Cos'è il Bonus Domotica e come ottenerlo
Fino al 31 Dicembre 2020, parte delle spese per gli accessori smart che possono gestire da remoto riscaldamento, climatizzazione o produzione di acqua calda a scopo igienico-sanitario potranno essere dedotte dall'IRPEF (Imposta sul Reddito delle Persone Fisiche) o dall'IRES (Imposta sul Reddito delle Società). Sono ritenuti validi i costi per comprare, installare o mettere in opera i dispositivi multimediali, il cui scopo fondamentale deve essere l'efficientamento energetico dell'immobile (Building Automation).

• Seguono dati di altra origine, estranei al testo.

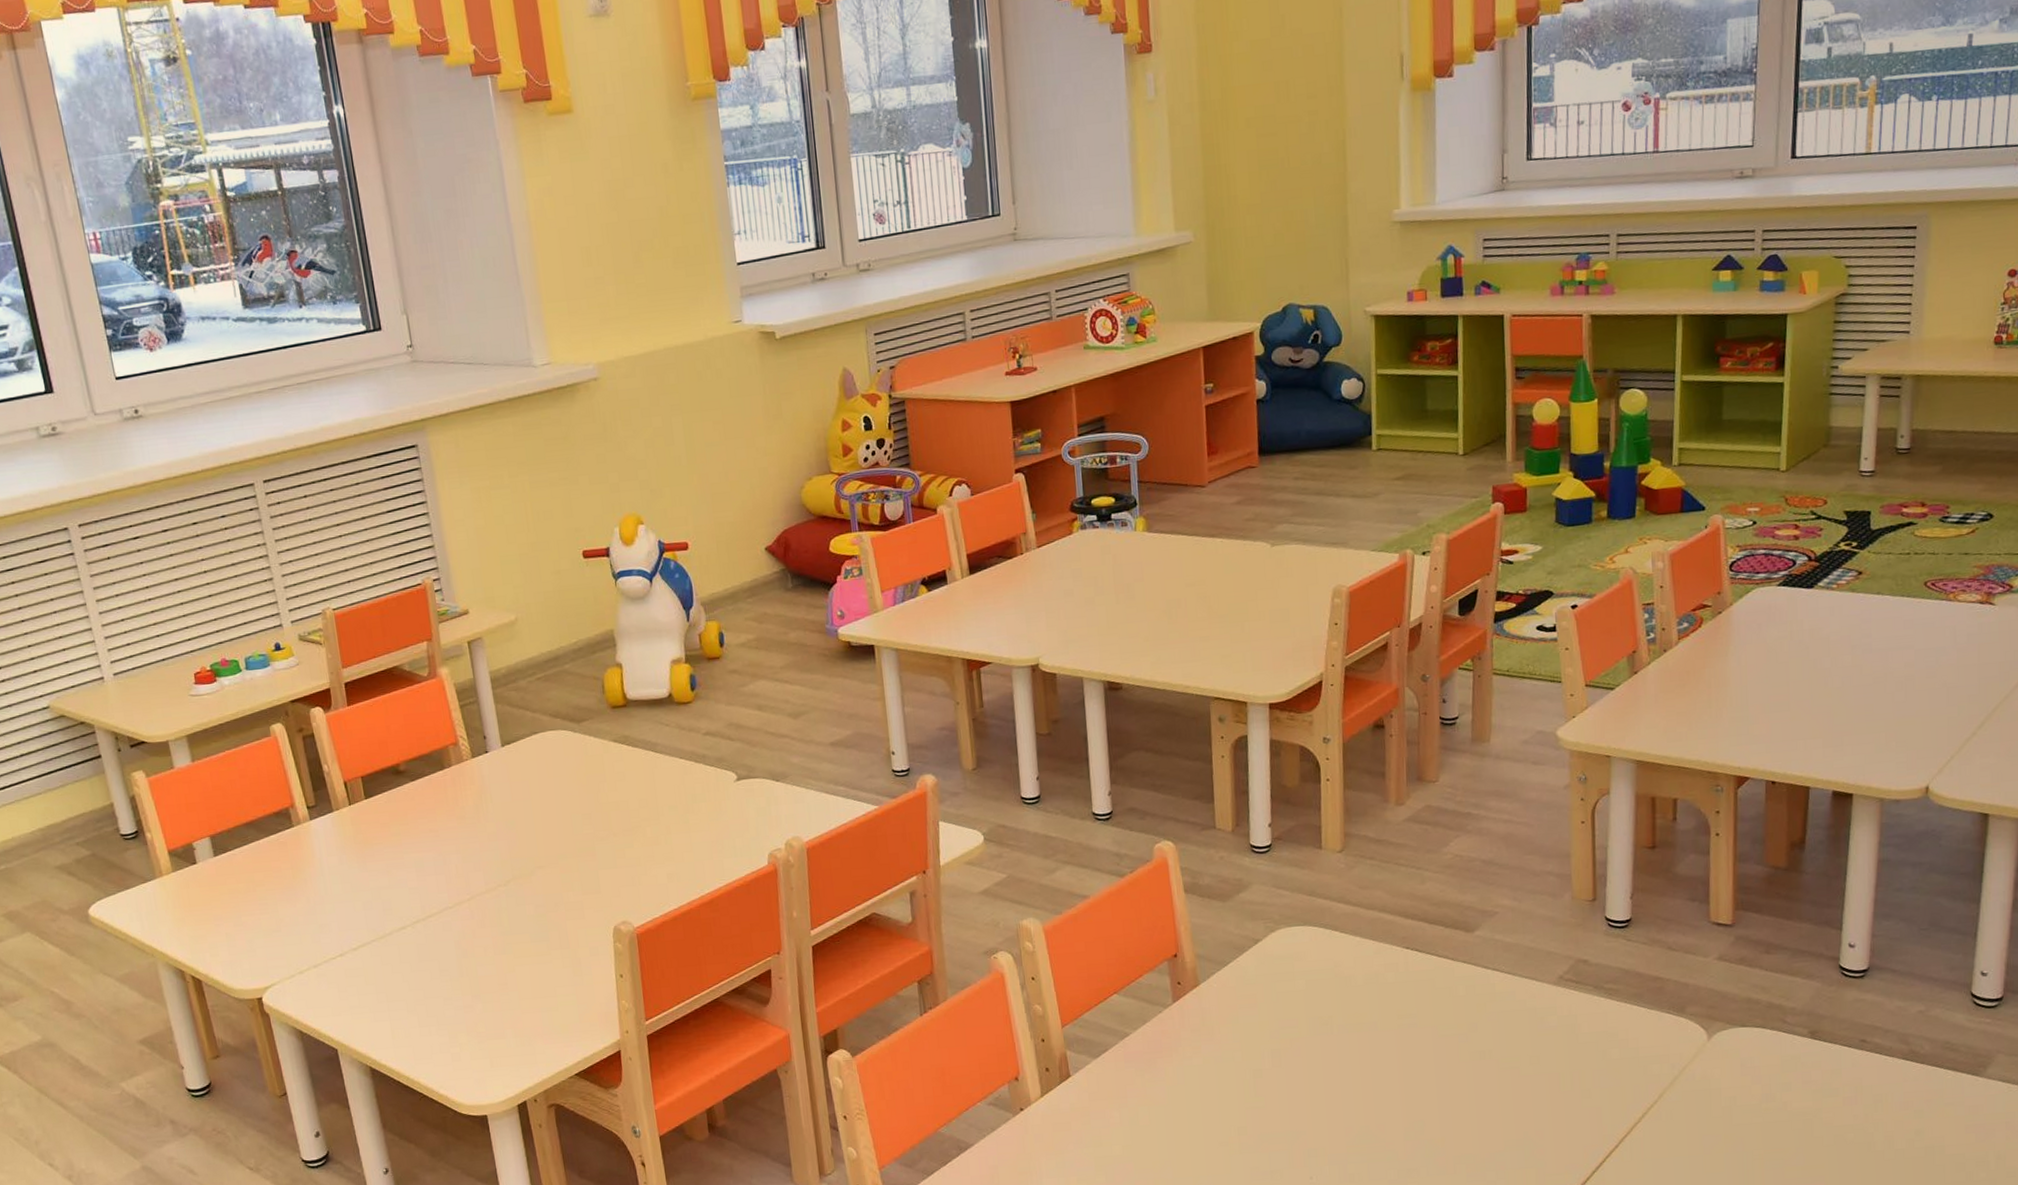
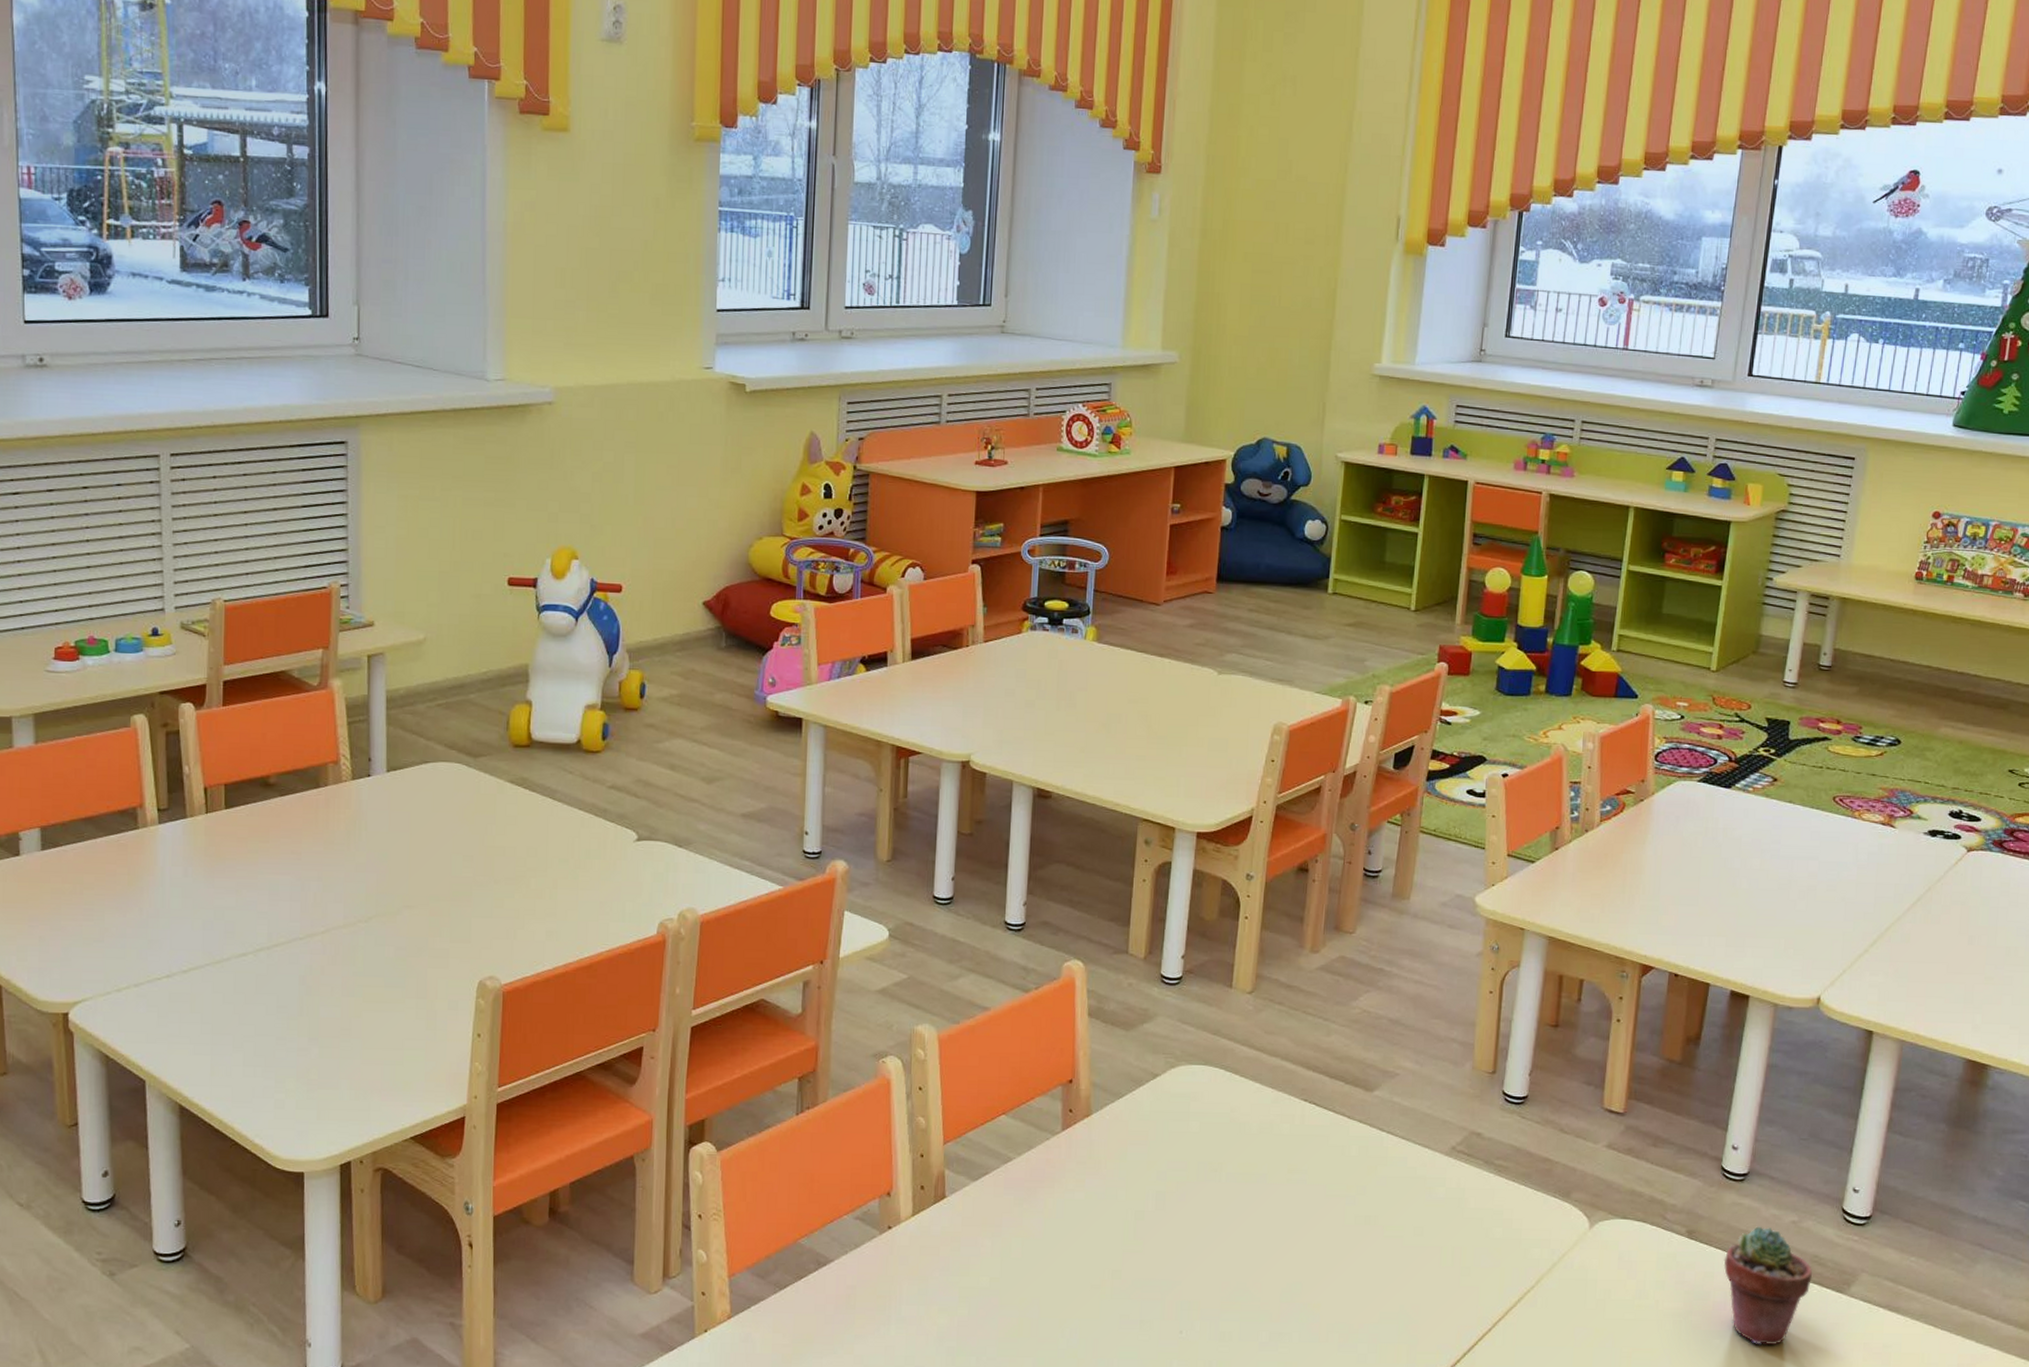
potted succulent: none [1850,1019,1946,1135] -> present [1723,1226,1813,1346]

Il Bonus Domotica 2020 prevede quindi una detrazione del 65% delle cifre sostenute, a patto che chi lo richiede abbia un'attestazione rilasciata dalla ditta che ha effettuato l'installazione, a testimonianza del proprio intervento. Inoltre, il pagamento deve avvenire per mezzo di un bonifico postale o bancario, riportante come causale il numero e la data della fattura, nonché i dati anagrafici e fiscali di chi porterà in detrazione gli importi e il riferimento alla Legge Finanziaria.

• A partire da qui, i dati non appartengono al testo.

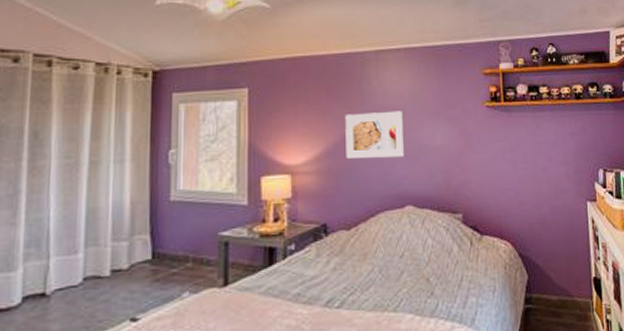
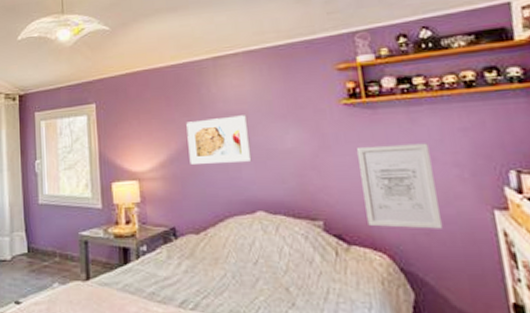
wall art: none [493,144,552,219] -> present [355,143,444,229]

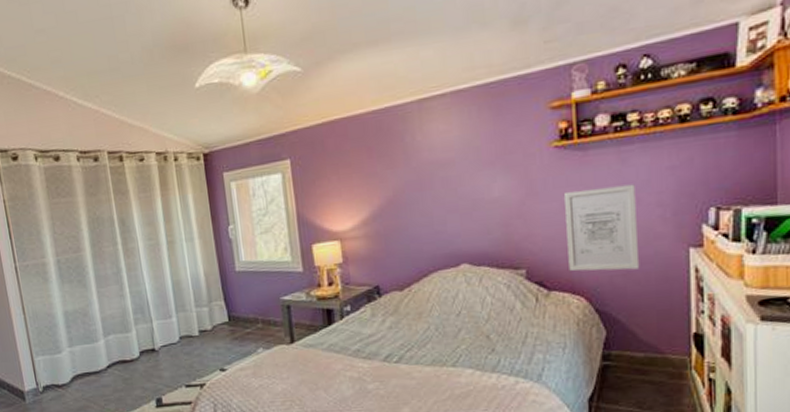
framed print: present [186,115,252,164] -> none [389,164,458,220]

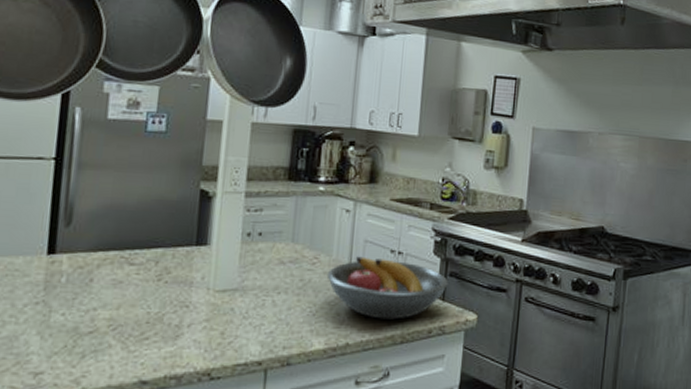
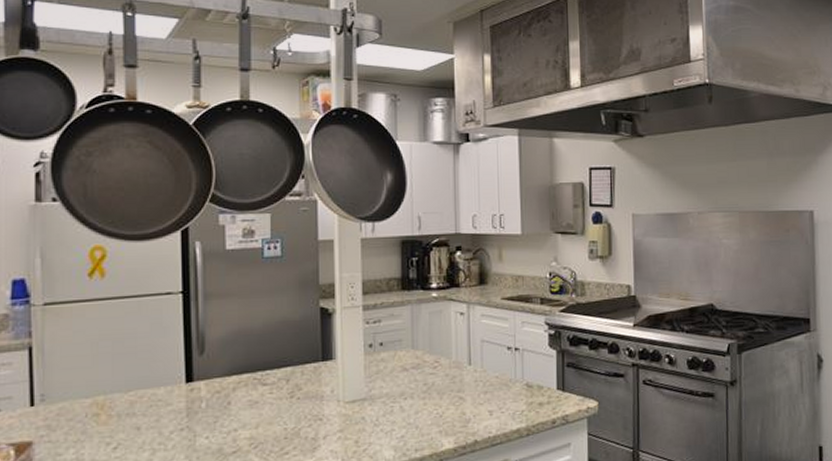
fruit bowl: present [326,256,448,320] -> none [449,356,566,415]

A chi spetta il Bonus Domotica 2020?
Vediamo ora le categoria di potenziali beneficiari della detrazione:
- proprietari di immobili (appartamenti, case unifamiliari);
- condomini che intendano eseguire lavori sulle parti comuni;
- associazioni tra professionisti;
- possessori di Partita Iva;
- titolari di reddito d'impresa;
- enti (pubblici o privati) la cui attività non sia commerciale.
Quali sono i documenti necessari per ottenere il Bonus Domotica 2020?
Trasformare la propria casa in una Smart Home, significherà ottenere un credito di imposta del 65% rispetto al totale delle spese effettuate. Il suo recupero fiscale avverrà in 10 anni, oppure sarà cedibile a terzi. Qui di seguito riportiamo l'elenco dei documenti da allegare alla richiesta e da inviare all'ENEA, l'Agenzia nazionale per le nuove tecnologie, l'energia e lo sviluppo economico sostenibile:
- dichiarazione di conformità tecnica dei lavori eseguiti, rilasciata dal professionista o dal direttore dei lavori;
- attestato di prestazione energetica (APE) che dimostri l'efficienza energetica dell'edificio;
- scheda analitica riassuntiva degli interventi realizzati.
Il Bonus Domotica non si deve confondere con l'Ecobonus al 110%
Con il Decreto "Rilancio", approvato il 13 maggio scorso "salvo intese", il Governo ha infatti stabilito una serie di «misure urgenti in materia di salute, sostegno al lavoro e all'economia, nonché di politiche sociali, connesse all'emergenza epidemiologica da COVID-19», fra le quali la detrazione del 110% per le spese di efficientamento energetico o di prevenzione antisismica, affrontate dal 1° luglio 2020 al 31 dicembre 2021. Ma la possibilità di dedurre i costi sostenuti sarà riservata solo a coloro che avranno effettuato, in abbinamento, anche altri interventi. In particolare, per le prime case e per singola unità abitativa, parliamo di:
- lavori di isolamento termico di superfici opache verticali e orizzontali (coperture, elementi di tamponamento murari, ecc.) riguardanti l'involucro dell'edificio per più di 1/4 della superficie disperdente lorda (detrazione del 110% su un importo massimo di 60.000 €);
- interventi su parti comuni degli edifici, come l'installazione di impianti centralizzati per il riscaldamento, raffrescamento o produzione di acqua calda che generino un'efficienza energetica di classe A (detrazione del 110% su un importo massimo di 30.000 €);
- opere per edifici di un solo nucleo familiare quali sostituzione dei climatizzatori con impianti per il riscaldamento, il raffrescamento o la fornitura di acqua calda sanitaria a pompa di calore, in abbinamento al montaggio di impianti fotovoltaici con sistemi di accumulo che producono più energia riducendo gli sprechi (detrazione del 110% su un importo massimo di 30.000 € e solo per interventi abbinati).
Le seconde case sono escluse da questi incentivi, a meno di essere appartamenti in strutture condominiali. E, comunque, la detrazione al 110% sarà attuabile solamente nel caso che gli interventi effettuati comportino un miglioramento di almeno due classi energetiche. Verrà generato un credito d'imposta recuperabile in cinque anni; altrimenti si potrà decidere di cedere a terzi l'importo deducibile (alla ditta esecutrice dei lavori o finanche ad una banca).